Task item A: In the text on the Jewish community under the Mandate, what step did the WZO take in Palestine, and what did that step accomplish according to the text? Answer in one to three sentences.
Task item B:
Answer these questions from the text on the Jewish community under the Mandate:
(i) In what month and year was the formalized Jewish Agency established?
(ii) In which city did the Technion open, and in what year?
(iii) About how many hectares of land were held in 1939?
Task item C: From the text on the Jewish community under the Mandate, reproduce word for word the passage that begins with "Other landmark developments" and ends with "and village centers.".

The Jewish Community Under the Mandate
(1922 - 1948)
The greatest asset brought by the Zionists settling Palestine
was their organizational acumen, which allowed for the
institutionalization of the movement despite deep ideological
cleavages. The WZO established an executive office in Palestine, thus implementing
the language of the Mandate prescribing such an agency. In August 1929, the formalized
Jewish Agency was established with a council, administrative
committee, and executive. Each of these bodies consisted
of an equal number of Zionist and nominally non-Zionist
Jews. The president of the WZO was, however, ex officio
president of the agency. Thereafter, the WZO continued
to conduct external diplomatic, informational, and cultural
activities, and the operational Jewish Agency took over
fundraising, activities in Palestine, and local relations
with the British Mandate Authority (administered by
the colonial secretary). In time, the World Zionist
Organization and the Jewish Agency became two different
names for virtually the same organization.
Other landmark developments by the WZO and the Jewish
Agency under the Mandate included creation of the Asefat
Hanivharim (Elected Assembly) and the Vaad
Leumi (National Council) in 1920 to promote religious,
educational, and welfare services; establishment of
the chief rabbinate in 1921; centralized Zionist control
of the Hebrew school system in 1919, opening of the Technion (Israel Institute of Technology) in Haifa in 1924, and dedication of the Hebrew
University of Jerusalem in 1925; and continued acquisition of land--largely
via purchases by the Jewish
National Fund--increasing from 60,120 hectares in
1922 to about 155,140 hectares in 1939, and the concurrent
growth of Jewish urban and village centers.

Dataset content:
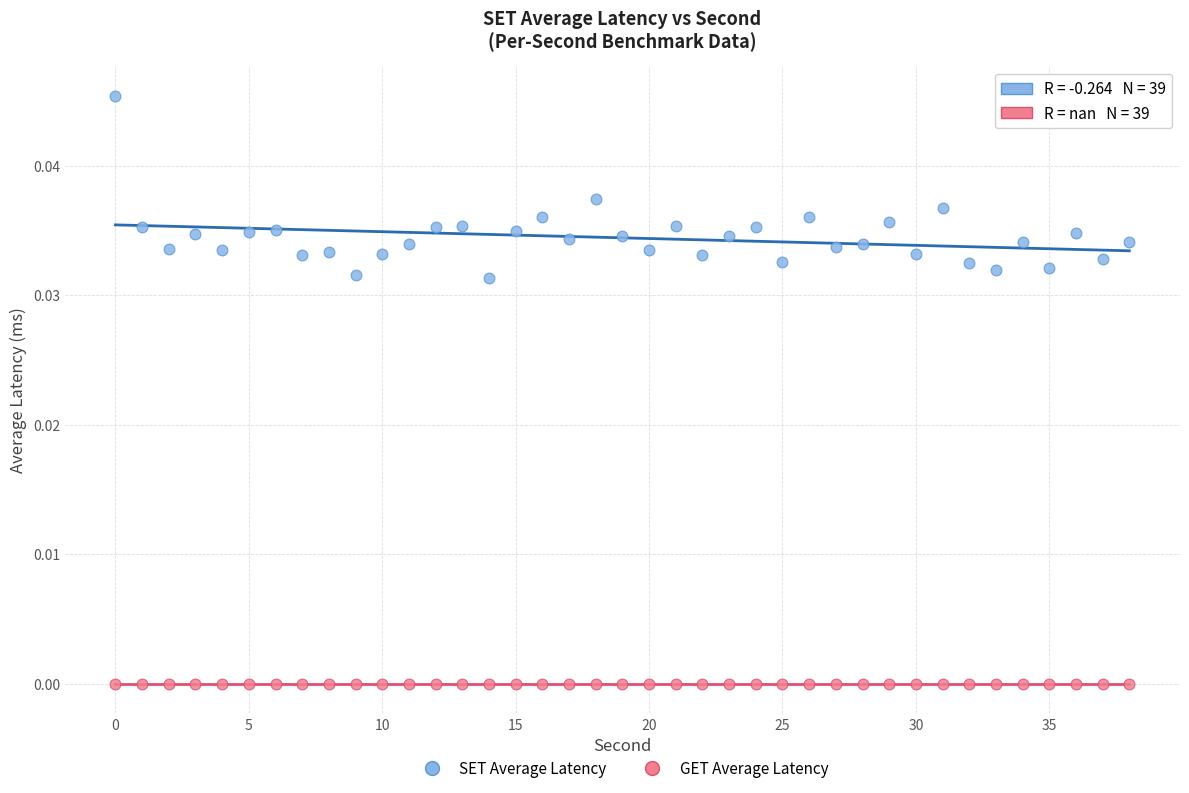

Which series contains the highest Y value?

SET Average Latency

Answer area A: The WZO set up an executive office in Palestine. By doing so, it put into effect the Mandate's language, which called for such an agency.

Answer area B:
(i) August 1929
(ii) Haifa, in 1924
(iii) About 155,140 hectares

Answer area C:
Other landmark developments by the WZO and the Jewish
Agency under the Mandate included creation of the Asefat
Hanivharim (Elected Assembly) and the Vaad
Leumi (National Council) in 1920 to promote religious,
educational, and welfare services; establishment of
the chief rabbinate in 1921; centralized Zionist control
of the Hebrew school system in 1919, opening of the Technion (Israel Institute of Technology) in Haifa in 1924, and dedication of the Hebrew
University of Jerusalem in 1925; and continued acquisition of land--largely
via purchases by the Jewish
National Fund--increasing from 60,120 hectares in
1922 to about 155,140 hectares in 1939, and the concurrent
growth of Jewish urban and village centers.